When choosing a RAID structure or designing storage, I strongly recommend that you do not stay away. These processes directly affect database performance. The storage specialist in your organization cannot know your read and write rate or what application needs more IO. So you need to give him some parameters when requesting the disk. In order to provide these parameters, you must know the RAID structure and how storage works in the background. Consider these issues as far as a DBA needs to know.
Before reading this article, I would recommend you to read my articles named “The SAN Infrastructure That SQL Server Uses, and the Story of a Query” ve “How To Calculate IOPS and Throughput of Your Database Server Using Data Collector”
RAID(Redundant Array of Independent Disk Drives):
It is the technology that enables disks to work more efficiently and / or safer (against data loss). There are various types of RAID.
While performance is good at some RAID levels, it is more likely to lose data.
Some RAID levels are less likely to lose data while performance is worse.
At some RAID levels, both performance is high and data loss is less likely.
As the RAID level changes, the number of disks used will change. Naturally the cost will change.
Now let’s talk about the most common types of RAID.
It is very fast in terms of performance but it is more likely to lose data. Can be created with at least two disks. Data is split and written to the disks at the same time, and these split parts are read from different disks simultaneously.
It is not necessary to use an extra disk to create this structure. For example, for 2 TB of data, 1 TB of two disks will suffice. 2 TB data will be written to 2 disks with a size of 1 TB. Not used on Mission Critical systems. It can be used in systems where data loss is not important and performance is important. The following figure shows the structure of RAID 0.
It is slow in terms of performance but less likely to lose data. It can be created with at least two disks. Writes the data to 2 disks in copies. That’s why the cost of the disk is doubled.
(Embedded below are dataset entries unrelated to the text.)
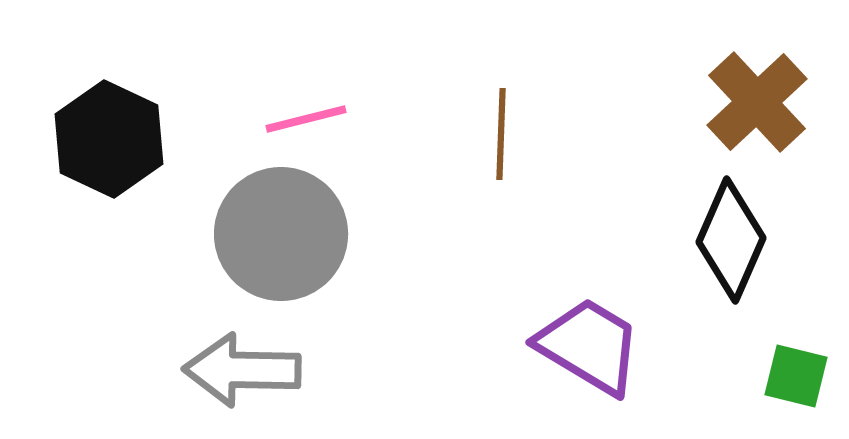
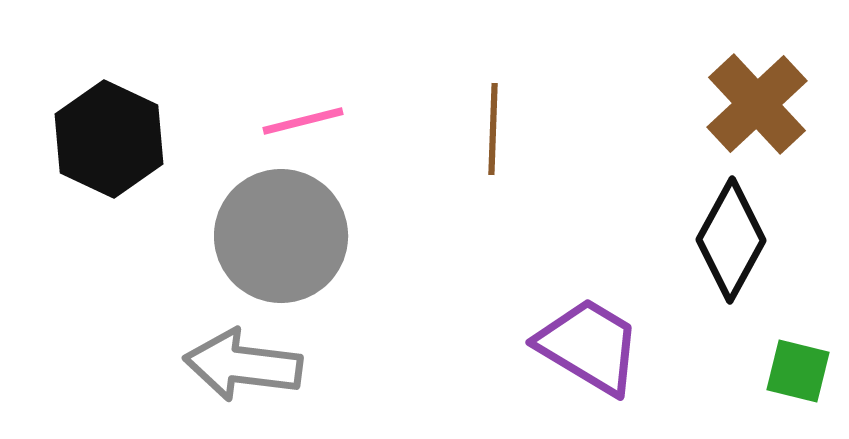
brown cross: moved 2 px down
pink line: moved 3 px left, 2 px down
brown line: moved 8 px left, 5 px up
gray circle: moved 2 px down
black diamond: rotated 5 degrees clockwise
gray arrow: moved 1 px right, 5 px up; rotated 6 degrees clockwise
green square: moved 2 px right, 5 px up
It can be created with at least 4 disks. As its name implies, it is a mixture of RAID 0 and RAID 1. It is created by combining two RAID 1 groups into RAID 0. Disk cost is as in RAID 1. If the cost is not important, I recommend that you use this RAID structure for your databases. The following illustration shows how RAID 10 works.
It can be created with at least 3 disks. As with RAID 0, it spreads data evenly across disks. However, in case any of the disks fails, an algorithm called parity is written to the disks in order to restore the data in the corrupted disk in order to prevent data loss. In the picture below, you can see how data and parity in RAID 5 are written to disks.
If you configure RAID 5 using 3 disks, the system will be protected against 1 disk failure.
RAID 5 in terms of data security and performance:
In RAID 5, the read performance is very good and the write performance is poor. If you have a read rate of up to 80% in your system and your organization avoids disk cost, you can use RAID 5 for your databases.
RAID 6 is a bit more safer than RAID 5. Protected against loss of two disks. It can be created with at least 4 disks.
I usually prefer 6 + 2 or 8 + 2.
For example, if you create 3 + 2, it will divide the data into 3 and write 2 parity information as below.
The write speed of RAID 6 is slower than RAID 5. But it is a more safe RAID level against data loss. When you create it as 8 + 2, it will also divide the data into 8 equal parts, which means it is good in terms of performance.
Considering the above RAID levels, you can decide which RAID structure you want for your application.
You should consider the IOPS that your applications need. I think it’s not necessary to double the cost unnecessarily by using the RAID 10 structure for an application with little write rate.
You can specify RAID levels according to the IOPS requirement of your applications.
There are pool concept. In some storage the name of this concept is domain. You can define multiple disk in the same pool and then define drives to use from this pool on the server. You can create a pool by combining different types of disks. For example, you can create a pool by combining 10 SSDs, 20 SASs and 50 NearLine disks. As the number of disks increases, IOPS will increase.
By defining different pools for different applications, you can isolate application’s IO from others. Of course, it would be unreasonable to define different pools for all applications. If you define a different pool for each application, you will unnecessarily allocate IO capacity for unused applications.
For example, suppose we put 10 SSDs and 20 SAS disks in a pool. Every drive we define from this pool will share the amount of IOPS that these 30 disks can provide. If we create such a special pool for a database that is big and unused, the amount of IOPS of this pool will be wasted.
Pools should be created considering the IOPS requirement of applications. I recommend you read my article “How To Calculate IOPS and Throughput of Your Database Server Using Data Collector“.
Tiering: With Tiering, the most widely used spaces can be automatically transferred to the SSD and the less-used spaces can be transferred online and automatically to SAS or Nearline drives.
If your storage supports tiering, it will make your work very easy. Tiering collects statistics about the data access density and then moves the data in the background between the SSD-SAS-NEARLINE layers using these statistics.
You can determine in which timeframes you will collect statistics, and in which timeframes you will transfer the data between these layers. You can set a schedule to collect statistics during working hours and online transfer between the SSD-SAS-NEARLINE layers at night.